**Quoted passage:**
++++++++++

AI Navigate

MCP-in-SoS: Risk assessment framework for open-source MCP servers

arXiv cs.AI / 3/12/2026

💬 OpinionDeveloper Stack & InfrastructureIdeas & Deep Analysis

Key Points

  • The paper analyzes open-source MCP servers using static code analysis to identify CWE weaknesses and maps them to CAPEC attack patterns to ground risk in real-world threats.
  • It introduces a multi-metric risk-assessment framework that combines likelihood and impact to rate overall risk across the MCP ecosystem.
  • Findings indicate many open-source MCP servers harbor exploitable weaknesses that can compromise confidentiality, integrity, and availability, underscoring the need for secure-by-design development.
  • The work fills a gap by providing a large-scale assessment of MCP-server weaknesses to guide mitigations and secure deployment practices.

Abstract

Model Context Protocol (MCP) servers have rapidly emerged over the past year as a widely adopted way to enable Large Language Model (LLM) agents to access dynamic, real-world tools. As MCP servers proliferate and become easy to adopt via open-source releases, understanding their security risks becomes essential for dependable production agent deployments. Recent work has developed MCP threat taxonomies, proposed mitigations, and demonstrated practical attacks. However, to the best of our knowledge, no prior study has conducted a systematic, large-scale assessment of weaknesses in open-source MCP servers. Motivated by this gap, we apply static code analysis to identify Common Weakness Enumeration (CWE) weaknesses and map them to common attack patterns and threat categories using the MITRE Common Attack Pattern Enumerations and Classifications (CAPEC) to ground risk in real-world threats. We then introduce a risk-assessment framework for the MCP landscape that combines these threats using a multi-metric scoring of likelihood and impact. Our findings show that many open-source MCP servers contain exploitable weaknesses that can compromise confidentiality, integrity, and availability, underscoring the need for secure-by-design MCP server development.

++++++++++

**Study questions:**
1) In the MCP risk-assessment summary, copy out the passage that begins at the words "AI Navigate" and stop after "the MCP ecosystem.", changing "static code analysis" to "automated code review".
2) According to the MCP risk-assessment summary, what classification do the researchers use to map the identified CWE weaknesses to attack patterns and threat categories?

**Listed entries:**
++++++++++

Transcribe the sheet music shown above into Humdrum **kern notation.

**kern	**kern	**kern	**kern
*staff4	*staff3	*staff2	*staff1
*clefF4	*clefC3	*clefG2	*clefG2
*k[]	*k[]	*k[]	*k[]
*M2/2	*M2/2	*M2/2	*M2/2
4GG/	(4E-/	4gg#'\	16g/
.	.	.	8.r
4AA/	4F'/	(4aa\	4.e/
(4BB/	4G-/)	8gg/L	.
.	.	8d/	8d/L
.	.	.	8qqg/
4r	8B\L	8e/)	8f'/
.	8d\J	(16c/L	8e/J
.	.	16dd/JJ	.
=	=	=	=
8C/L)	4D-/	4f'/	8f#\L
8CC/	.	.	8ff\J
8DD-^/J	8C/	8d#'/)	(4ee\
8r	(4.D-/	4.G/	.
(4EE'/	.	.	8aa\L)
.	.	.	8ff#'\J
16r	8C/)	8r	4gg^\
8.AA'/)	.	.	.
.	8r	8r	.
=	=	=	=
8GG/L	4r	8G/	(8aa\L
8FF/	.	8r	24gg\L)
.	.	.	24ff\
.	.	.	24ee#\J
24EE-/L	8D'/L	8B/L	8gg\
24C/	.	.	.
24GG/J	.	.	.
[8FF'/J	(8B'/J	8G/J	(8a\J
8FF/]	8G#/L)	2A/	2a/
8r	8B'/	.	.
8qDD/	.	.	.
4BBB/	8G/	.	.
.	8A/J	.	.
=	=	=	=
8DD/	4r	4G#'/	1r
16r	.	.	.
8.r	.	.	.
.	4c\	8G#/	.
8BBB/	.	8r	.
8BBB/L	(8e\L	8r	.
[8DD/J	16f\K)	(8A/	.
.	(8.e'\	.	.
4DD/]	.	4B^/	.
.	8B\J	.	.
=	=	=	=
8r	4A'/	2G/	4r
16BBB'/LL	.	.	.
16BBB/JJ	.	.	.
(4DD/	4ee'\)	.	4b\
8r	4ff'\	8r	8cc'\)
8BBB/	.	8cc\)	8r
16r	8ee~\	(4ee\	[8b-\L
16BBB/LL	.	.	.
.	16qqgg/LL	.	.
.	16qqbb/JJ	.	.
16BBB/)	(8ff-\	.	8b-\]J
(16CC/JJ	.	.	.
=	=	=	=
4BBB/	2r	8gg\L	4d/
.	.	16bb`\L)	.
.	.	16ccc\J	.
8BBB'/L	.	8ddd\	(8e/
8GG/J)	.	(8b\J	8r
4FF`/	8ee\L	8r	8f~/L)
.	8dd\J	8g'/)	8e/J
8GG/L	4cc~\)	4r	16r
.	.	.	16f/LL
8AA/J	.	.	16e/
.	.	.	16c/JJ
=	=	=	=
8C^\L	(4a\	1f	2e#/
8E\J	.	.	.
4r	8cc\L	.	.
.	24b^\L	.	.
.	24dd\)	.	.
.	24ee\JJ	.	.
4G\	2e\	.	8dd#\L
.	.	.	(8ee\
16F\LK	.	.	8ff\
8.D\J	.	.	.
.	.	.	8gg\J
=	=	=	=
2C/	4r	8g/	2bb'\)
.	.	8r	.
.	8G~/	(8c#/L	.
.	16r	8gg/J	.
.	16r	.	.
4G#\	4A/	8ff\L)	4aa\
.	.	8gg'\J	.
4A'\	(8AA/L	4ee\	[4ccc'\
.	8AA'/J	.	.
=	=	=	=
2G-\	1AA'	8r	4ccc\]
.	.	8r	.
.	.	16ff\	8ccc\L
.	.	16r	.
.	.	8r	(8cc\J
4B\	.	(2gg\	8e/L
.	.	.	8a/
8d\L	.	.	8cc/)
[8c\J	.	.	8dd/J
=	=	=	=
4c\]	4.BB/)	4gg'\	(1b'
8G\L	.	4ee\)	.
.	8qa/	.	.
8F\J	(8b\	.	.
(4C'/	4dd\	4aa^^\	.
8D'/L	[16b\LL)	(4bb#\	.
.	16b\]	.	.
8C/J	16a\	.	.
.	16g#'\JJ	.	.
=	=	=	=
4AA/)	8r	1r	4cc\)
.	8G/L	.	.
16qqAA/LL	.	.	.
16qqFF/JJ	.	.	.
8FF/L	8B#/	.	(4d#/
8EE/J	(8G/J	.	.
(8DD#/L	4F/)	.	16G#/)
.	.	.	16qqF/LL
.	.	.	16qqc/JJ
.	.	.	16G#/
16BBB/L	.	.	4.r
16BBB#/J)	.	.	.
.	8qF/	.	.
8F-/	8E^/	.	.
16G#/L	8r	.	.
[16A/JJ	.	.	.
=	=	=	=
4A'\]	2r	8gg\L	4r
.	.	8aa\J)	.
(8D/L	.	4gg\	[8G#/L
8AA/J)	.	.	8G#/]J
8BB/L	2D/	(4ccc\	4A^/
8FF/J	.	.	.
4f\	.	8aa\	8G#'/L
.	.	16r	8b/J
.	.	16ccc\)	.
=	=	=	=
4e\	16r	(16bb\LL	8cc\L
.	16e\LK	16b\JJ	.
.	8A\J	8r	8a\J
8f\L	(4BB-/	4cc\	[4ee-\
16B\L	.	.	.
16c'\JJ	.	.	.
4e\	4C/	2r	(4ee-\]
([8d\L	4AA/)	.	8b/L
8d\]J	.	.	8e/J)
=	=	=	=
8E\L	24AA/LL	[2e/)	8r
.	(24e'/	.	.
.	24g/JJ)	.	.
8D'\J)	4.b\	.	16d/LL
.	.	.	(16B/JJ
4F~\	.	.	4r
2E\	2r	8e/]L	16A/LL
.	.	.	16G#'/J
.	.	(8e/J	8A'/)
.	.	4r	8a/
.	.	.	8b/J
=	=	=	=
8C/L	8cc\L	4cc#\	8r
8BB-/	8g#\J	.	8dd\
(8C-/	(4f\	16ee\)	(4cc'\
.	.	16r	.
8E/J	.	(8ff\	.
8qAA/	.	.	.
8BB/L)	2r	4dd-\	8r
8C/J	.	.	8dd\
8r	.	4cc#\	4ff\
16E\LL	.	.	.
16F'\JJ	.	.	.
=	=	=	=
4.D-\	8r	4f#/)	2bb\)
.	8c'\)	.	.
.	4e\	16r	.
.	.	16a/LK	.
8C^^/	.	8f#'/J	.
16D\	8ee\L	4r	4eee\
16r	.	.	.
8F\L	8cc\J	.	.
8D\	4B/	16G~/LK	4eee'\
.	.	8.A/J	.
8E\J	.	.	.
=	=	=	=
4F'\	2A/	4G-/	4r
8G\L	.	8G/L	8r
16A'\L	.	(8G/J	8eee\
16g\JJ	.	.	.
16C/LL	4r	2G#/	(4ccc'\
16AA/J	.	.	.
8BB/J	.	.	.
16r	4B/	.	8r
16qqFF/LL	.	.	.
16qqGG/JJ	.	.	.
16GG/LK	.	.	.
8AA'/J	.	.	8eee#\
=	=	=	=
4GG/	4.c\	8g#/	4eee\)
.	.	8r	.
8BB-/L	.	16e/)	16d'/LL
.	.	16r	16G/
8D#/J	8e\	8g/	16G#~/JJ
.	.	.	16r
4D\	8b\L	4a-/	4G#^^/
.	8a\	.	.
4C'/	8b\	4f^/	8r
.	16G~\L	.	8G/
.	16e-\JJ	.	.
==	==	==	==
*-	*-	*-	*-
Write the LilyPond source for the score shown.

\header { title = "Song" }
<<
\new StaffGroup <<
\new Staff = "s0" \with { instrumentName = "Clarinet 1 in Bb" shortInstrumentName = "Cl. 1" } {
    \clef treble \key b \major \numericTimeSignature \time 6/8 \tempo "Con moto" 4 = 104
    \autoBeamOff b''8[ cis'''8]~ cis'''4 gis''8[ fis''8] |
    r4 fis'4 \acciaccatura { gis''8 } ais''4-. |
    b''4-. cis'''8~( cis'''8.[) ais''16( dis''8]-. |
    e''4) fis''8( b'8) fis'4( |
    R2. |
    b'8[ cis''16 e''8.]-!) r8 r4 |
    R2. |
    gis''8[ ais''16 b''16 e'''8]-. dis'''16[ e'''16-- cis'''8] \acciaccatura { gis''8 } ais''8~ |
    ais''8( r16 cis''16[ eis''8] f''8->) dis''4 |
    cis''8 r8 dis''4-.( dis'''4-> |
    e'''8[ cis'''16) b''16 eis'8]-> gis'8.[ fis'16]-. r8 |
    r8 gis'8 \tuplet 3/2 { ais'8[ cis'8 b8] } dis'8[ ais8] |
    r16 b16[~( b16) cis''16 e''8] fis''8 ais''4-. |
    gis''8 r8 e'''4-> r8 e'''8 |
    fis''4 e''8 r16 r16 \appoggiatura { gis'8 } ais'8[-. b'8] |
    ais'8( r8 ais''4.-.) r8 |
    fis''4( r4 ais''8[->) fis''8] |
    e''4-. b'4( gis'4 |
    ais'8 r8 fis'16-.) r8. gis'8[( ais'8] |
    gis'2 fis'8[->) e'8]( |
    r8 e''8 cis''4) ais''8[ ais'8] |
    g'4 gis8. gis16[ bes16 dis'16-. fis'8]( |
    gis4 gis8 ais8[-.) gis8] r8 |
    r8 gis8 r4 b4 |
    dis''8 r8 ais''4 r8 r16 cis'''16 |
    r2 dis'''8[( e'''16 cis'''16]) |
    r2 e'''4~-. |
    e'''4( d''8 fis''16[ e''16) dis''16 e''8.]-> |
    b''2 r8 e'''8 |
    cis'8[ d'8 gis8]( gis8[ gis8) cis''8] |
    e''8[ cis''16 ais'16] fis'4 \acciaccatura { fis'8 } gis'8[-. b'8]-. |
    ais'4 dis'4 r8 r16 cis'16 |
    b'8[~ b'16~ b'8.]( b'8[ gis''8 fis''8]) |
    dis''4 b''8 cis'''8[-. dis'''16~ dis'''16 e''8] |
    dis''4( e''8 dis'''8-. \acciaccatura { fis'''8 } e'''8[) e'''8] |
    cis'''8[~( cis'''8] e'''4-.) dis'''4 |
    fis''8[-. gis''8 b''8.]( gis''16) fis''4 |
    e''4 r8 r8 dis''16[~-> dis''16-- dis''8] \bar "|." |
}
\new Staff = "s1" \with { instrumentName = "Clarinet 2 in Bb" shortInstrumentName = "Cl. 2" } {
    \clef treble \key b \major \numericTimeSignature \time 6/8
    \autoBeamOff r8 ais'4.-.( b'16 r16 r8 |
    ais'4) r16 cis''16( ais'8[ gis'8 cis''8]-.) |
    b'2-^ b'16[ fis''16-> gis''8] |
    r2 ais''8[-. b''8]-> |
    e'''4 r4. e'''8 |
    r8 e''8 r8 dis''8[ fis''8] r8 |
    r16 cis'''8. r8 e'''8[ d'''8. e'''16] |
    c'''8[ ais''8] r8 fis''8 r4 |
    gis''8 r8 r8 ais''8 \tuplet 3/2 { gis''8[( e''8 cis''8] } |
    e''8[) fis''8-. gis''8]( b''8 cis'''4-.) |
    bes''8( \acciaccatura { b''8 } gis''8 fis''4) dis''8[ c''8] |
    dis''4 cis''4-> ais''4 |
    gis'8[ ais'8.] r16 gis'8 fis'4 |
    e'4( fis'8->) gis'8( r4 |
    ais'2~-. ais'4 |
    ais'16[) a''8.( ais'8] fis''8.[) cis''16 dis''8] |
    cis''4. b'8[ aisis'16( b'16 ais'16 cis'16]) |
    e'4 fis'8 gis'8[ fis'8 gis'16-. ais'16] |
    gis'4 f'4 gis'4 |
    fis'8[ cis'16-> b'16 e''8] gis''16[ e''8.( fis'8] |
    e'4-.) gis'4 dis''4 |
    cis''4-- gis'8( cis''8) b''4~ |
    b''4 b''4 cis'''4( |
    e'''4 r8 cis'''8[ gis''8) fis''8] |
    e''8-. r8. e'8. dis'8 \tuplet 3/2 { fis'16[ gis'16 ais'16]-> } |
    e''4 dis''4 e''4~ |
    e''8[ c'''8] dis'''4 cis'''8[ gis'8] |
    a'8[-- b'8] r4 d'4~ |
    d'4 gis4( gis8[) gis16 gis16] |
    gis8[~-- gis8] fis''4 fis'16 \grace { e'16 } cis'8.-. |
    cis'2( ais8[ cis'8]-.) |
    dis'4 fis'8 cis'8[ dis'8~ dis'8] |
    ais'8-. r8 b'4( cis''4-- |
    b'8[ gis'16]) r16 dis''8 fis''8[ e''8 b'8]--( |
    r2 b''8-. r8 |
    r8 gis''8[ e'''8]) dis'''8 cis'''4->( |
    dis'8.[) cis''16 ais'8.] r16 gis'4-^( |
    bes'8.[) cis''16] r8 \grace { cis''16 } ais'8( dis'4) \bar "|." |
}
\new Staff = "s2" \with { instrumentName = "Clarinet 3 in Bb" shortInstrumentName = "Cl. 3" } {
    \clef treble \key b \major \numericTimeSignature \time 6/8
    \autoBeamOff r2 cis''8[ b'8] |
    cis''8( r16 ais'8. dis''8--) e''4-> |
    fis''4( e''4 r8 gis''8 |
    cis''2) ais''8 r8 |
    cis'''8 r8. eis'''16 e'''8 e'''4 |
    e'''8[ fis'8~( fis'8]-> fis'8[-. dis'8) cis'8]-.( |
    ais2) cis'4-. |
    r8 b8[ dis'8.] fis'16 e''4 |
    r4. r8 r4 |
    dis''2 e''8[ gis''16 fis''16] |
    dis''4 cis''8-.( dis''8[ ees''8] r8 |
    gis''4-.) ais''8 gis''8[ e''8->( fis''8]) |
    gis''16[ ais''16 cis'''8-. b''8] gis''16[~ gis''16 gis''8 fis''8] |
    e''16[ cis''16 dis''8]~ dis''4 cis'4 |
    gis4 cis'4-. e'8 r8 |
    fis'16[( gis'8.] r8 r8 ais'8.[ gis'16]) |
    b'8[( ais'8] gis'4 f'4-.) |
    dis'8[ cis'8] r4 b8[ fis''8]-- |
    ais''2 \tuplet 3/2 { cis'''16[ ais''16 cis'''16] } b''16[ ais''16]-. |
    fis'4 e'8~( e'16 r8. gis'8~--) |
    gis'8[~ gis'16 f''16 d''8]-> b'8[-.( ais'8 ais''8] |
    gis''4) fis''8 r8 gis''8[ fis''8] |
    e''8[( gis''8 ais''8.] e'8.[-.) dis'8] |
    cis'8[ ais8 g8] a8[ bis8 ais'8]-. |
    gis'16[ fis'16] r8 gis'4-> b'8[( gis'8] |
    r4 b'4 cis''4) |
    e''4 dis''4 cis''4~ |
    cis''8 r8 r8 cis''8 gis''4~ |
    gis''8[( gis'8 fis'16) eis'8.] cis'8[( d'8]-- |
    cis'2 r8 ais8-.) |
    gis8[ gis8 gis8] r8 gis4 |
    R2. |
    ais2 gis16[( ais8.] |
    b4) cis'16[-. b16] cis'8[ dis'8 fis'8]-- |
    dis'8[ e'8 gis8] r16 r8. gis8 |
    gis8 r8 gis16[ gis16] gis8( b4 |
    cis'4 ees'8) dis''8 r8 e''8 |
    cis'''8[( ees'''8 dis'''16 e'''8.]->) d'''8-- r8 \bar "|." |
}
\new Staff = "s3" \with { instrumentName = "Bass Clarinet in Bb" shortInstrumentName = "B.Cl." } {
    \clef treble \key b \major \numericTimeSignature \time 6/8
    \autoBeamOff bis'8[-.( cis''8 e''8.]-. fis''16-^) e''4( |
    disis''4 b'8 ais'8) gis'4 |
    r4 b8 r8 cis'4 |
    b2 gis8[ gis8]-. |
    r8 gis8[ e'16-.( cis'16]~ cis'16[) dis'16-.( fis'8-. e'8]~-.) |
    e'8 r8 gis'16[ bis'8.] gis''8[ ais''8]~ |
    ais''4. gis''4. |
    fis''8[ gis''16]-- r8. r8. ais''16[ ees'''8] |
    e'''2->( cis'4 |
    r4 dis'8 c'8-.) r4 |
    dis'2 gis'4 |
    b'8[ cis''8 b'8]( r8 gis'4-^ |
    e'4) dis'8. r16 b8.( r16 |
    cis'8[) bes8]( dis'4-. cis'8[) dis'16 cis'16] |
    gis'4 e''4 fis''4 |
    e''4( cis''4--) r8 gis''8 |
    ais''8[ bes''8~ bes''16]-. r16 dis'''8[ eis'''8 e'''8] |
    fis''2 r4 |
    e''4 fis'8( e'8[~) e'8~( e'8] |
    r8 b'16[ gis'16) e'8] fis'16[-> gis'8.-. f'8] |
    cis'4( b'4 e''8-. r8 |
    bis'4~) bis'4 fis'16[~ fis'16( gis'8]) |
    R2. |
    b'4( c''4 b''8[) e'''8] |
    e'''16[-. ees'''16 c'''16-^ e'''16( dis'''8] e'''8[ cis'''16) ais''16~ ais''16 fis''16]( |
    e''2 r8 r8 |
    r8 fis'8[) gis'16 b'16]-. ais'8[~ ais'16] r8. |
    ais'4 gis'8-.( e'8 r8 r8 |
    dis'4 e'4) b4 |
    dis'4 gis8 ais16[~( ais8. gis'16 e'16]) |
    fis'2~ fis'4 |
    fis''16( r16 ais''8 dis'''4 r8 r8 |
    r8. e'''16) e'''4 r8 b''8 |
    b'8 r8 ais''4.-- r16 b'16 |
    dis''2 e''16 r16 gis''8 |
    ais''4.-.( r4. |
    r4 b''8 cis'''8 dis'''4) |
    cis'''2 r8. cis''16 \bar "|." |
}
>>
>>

++++++++++

**Solution set:**
1)
AI Navigate

MCP-in-SoS: Risk assessment framework for open-source MCP servers

arXiv cs.AI / 3/12/2026

💬 OpinionDeveloper Stack & InfrastructureIdeas & Deep Analysis

Key Points

  • The paper analyzes open-source MCP servers using automated code review to identify CWE weaknesses and maps them to CAPEC attack patterns to ground risk in real-world threats.
  • It introduces a multi-metric risk-assessment framework that combines likelihood and impact to rate overall risk across the MCP ecosystem.

2) The MITRE Common Attack Pattern Enumerations and Classifications (CAPEC).